(ЗАДАНИЕ 1):
Воспроизведите без изменений строки записей, начиная с самой первой строки записей и заканчивая строкой, содержащей «Доставка на следующий день с», включительно.

(ТЕКСТ ДЛЯ АНАЛИЗА):
Взаимоотношения героя Чивера и репрессивной культуры носят двойственный характер. С одной стороны, она подавляет его личность, с другой — служит ей надежной защитой. Лишившись этой защиты, человек испытывает чувство страха и заброшенности, оказавшись в мире безразличных ему форм и вещей. Данная тема особенно отчетливо прослеживается в рассказах Чивера, где действие происходит в Италии (см., например, «La bella lingua» и «Женщина без родины»). Сюда, в этот волшебный свободный мир Средиземноморья, приезжают американцы, уставшие от давящей и пуританской морали своей страны, от постоянного надзора окружающих. Такими добровольными изгнанниками становятся Уилсон Стриттер и его учительница итальянского Кейт Дрессер, персонажи рассказа «La bella lingua». Они живут в Риме, но чувствуют себя здесь крайне дискомфортно. Герои не в силах впитать в себя атмосферу Средиземноморья, дух свободы, уравнивающий в своих правах все жизненные формы. Открытость итальянского мира пугает их. Они теряют ощущение почвы под ногами и чувствуют себя беззащитными в бесчеловечном пространстве отчужденных вещей. Им хочется обратно, в уютную Америку, в царство несвободы, но они боятся себе в этом признаться[342].

Ту же невротическую реакцию на мир мы наблюдаем у Энн Тонкин («Женщина без родины»). Уехав из США, где она подверглась публичному унижению, Энн через какое-то время начинает испытывать ностальгию. Европа кажется ей чужим, неуютным пустым пространством, где человек обречен на одиночество. Энн возвращается в США, но, едва сойдя с самолета, слышит песенку, напоминающую ей о пережитых оскорблениях. Америка, манящая своим покоем, надежностью, Америка, защищающая своих граждан, вновь предстает перед ней в образе суровой репрессивной машины. Не выходя из аэропорта, Энн покупает обратный билет и возвращается в Европу.

* * *

В области поэтики рассказа Чивер не был радикальным новатором в отличие от своего современника Дж. Д. Сэлинджера. Он совмещал в своей прозе традицию О'Генри, с одной стороны, и Шервуда Андерсона и Хемингуэя — с другой, интригу и психологизм, порой умело вынесенный за скобки. Впрочем, сохраняя интригу, Чивер нисколько не стремился стать ее мастером[343]. В сюжетах, которые он предлагает читателю, нет ничего захватывающего: обычные люди действуют в обычных ситуациях. У Чивера даже сверхъестественное, вторжение потусторонних сил совершенно не оживляет действия («Пловец», «Жестокий романс», «Метаморфозы»). От хемингуэевской традиции, которую развивал Сэлинджер, Чивера также многое отличало. Хэмингуэй и Сэлинджер были великолепными мастерами фрагментированной прозы: вместо непрерывной линии действия они предлагали набор коротких отрезков. Персонажи у Сэлинджера и Хемингуэя обычно предстают как бы «изъятыми» из своих биографий: мы можем лишь догадываться о том, что происходило с героем до или после воспроизводимых в тексте событий. Изолированный фрагмент, не встроенный в определенный контекст, не имеет однозначного смысла. Читатель видит только частное; общее лишь смутно угадывается и до конца не может быть раскрыто. Читатель додумывает общую панораму и смысл сам, исходя из собственного вкуса и предпочтений. Такого рода поэтика была связана у Хемингуэя и Сэлинджера с особым мировосприятием, близким к экзистенциализму, с представлением о мире, не имеющем никакой связи с человеком и соответственно не поддающемся пониманию. У Чивера мы наблюдаем в отдельных случаях подобного рода фрагментирование текста. Это происходит, когда персонаж ощущает свою отчужденность от мира: «Автобус с его стеклянными стенами и потолком походил на аквариум, тени от облаков и солнечный свет падали прямо на пассажиров. Дорогу преградило стадо овец. Они окружили автобус, изолировав этот островок, населенный престарелыми американцами и американками, и наполняя воздух своим тупым и жестким блеянием. Позади стада шла девушка, неся на голове кувшин. На траве подле дороги лежал человек и крепко спал. На ступеньке дома женщина кормила ребенка грудью. А под стеклянным колпаком старые дамы ужасались стоимости провоза багажа на самолете»[344] («La bella lingua»).

(ЗАДАНИЕ 2):
Что, согласно тексту для анализа, делает Энн Тонкин, не выходя из аэропорта?

(ЗАПИСИ):

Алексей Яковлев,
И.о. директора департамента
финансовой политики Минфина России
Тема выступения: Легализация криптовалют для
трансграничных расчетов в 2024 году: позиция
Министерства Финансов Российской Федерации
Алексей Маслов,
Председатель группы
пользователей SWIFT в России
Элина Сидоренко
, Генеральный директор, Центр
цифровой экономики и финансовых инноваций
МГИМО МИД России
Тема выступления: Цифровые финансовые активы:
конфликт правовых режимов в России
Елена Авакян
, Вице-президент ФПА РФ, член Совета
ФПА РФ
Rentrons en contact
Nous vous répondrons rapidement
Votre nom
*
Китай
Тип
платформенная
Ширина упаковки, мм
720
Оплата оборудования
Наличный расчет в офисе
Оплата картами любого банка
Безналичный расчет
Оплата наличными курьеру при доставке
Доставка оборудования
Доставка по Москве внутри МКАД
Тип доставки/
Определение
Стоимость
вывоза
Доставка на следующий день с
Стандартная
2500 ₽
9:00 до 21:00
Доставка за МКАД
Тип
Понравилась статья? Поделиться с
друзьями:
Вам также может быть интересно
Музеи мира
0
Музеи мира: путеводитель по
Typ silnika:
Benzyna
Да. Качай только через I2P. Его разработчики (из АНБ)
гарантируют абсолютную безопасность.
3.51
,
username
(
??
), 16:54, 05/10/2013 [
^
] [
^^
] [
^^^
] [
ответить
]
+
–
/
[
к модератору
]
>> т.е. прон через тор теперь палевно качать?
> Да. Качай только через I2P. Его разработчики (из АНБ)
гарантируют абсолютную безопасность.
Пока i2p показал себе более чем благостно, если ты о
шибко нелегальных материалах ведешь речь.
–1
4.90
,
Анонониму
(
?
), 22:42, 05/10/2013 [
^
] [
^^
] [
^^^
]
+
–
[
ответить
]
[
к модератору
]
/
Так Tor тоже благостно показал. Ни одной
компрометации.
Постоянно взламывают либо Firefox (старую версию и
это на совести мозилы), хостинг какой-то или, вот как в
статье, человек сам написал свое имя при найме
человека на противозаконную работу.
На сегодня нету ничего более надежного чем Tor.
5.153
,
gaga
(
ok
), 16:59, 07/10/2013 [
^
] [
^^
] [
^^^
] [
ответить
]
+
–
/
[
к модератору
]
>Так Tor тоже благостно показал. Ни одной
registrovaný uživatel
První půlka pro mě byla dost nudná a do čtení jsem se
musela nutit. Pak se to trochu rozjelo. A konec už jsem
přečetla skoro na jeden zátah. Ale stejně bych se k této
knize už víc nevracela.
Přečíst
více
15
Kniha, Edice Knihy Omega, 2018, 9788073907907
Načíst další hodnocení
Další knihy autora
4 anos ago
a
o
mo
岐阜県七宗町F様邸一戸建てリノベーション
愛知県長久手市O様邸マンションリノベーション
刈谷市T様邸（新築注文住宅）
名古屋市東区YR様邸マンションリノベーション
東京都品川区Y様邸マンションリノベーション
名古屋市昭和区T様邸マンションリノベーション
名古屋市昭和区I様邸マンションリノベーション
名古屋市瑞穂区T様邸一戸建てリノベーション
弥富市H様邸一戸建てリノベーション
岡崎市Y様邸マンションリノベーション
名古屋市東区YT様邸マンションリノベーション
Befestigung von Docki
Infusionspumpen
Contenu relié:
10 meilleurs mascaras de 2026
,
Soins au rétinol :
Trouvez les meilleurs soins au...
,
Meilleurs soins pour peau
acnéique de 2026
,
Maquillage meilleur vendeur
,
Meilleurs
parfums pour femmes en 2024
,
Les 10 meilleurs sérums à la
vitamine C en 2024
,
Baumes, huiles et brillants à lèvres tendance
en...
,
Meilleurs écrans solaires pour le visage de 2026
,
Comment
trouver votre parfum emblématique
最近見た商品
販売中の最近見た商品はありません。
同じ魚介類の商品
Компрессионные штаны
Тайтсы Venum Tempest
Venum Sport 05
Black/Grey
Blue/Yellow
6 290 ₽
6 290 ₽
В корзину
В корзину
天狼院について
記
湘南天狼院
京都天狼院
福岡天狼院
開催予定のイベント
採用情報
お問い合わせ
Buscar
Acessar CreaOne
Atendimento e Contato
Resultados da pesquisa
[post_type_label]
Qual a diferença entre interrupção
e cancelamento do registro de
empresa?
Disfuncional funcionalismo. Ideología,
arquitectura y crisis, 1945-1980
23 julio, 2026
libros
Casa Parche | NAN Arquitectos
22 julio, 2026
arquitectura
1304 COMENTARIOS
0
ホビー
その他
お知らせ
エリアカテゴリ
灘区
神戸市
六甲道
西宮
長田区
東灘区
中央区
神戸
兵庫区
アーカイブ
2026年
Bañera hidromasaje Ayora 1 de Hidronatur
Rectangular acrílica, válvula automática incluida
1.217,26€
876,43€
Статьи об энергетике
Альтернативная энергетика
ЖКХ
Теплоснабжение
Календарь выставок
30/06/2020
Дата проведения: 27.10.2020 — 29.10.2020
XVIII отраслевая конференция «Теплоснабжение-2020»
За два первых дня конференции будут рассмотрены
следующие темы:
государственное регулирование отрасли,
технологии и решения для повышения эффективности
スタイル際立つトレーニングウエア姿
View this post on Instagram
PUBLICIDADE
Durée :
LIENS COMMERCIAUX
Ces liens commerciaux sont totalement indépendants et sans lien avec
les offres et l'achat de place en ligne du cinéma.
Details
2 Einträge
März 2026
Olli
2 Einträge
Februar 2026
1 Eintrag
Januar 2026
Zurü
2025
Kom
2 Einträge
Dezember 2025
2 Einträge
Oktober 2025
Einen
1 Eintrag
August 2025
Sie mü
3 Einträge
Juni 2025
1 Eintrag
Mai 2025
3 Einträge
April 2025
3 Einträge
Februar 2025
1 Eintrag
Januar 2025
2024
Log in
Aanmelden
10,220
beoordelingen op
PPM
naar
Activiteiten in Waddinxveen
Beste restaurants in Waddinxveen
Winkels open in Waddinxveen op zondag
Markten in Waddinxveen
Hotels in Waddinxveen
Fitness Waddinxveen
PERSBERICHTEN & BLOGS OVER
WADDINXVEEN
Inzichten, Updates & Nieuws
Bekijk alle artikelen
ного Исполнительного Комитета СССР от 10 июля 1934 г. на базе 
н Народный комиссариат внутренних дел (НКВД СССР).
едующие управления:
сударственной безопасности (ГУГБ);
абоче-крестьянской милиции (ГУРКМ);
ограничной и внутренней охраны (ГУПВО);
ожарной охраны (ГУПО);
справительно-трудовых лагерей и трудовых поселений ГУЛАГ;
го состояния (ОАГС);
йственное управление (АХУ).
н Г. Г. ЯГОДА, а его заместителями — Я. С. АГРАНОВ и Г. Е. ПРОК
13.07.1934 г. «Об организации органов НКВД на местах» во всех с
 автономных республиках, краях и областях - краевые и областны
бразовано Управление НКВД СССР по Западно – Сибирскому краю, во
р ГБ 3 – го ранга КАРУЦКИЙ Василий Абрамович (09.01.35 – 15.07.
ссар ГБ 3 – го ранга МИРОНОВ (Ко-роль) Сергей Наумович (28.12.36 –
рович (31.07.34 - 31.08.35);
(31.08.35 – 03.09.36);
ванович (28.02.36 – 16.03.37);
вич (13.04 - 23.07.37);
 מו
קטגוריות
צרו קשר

(ВАШ ОТВЕТ 1):
Алексей Яковлев,
И.о. директора департамента
финансовой политики Минфина России
Тема выступения: Легализация криптовалют для
трансграничных расчетов в 2024 году: позиция
Министерства Финансов Российской Федерации
Алексей Маслов,
Председатель группы
пользователей SWIFT в России
Элина Сидоренко
, Генеральный директор, Центр
цифровой экономики и финансовых инноваций
МГИМО МИД России
Тема выступления: Цифровые финансовые активы:
конфликт правовых режимов в России
Елена Авакян
, Вице-президент ФПА РФ, член Совета
ФПА РФ
Rentrons en contact
Nous vous répondrons rapidement
Votre nom
*
Китай
Тип
платформенная
Ширина упаковки, мм
720
Оплата оборудования
Наличный расчет в офисе
Оплата картами любого банка
Безналичный расчет
Оплата наличными курьеру при доставке
Доставка оборудования
Доставка по Москве внутри МКАД
Тип доставки/
Определение
Стоимость
вывоза
Доставка на следующий день с

(ВАШ ОТВЕТ 2):
Покупает обратный билет и возвращается в Европу.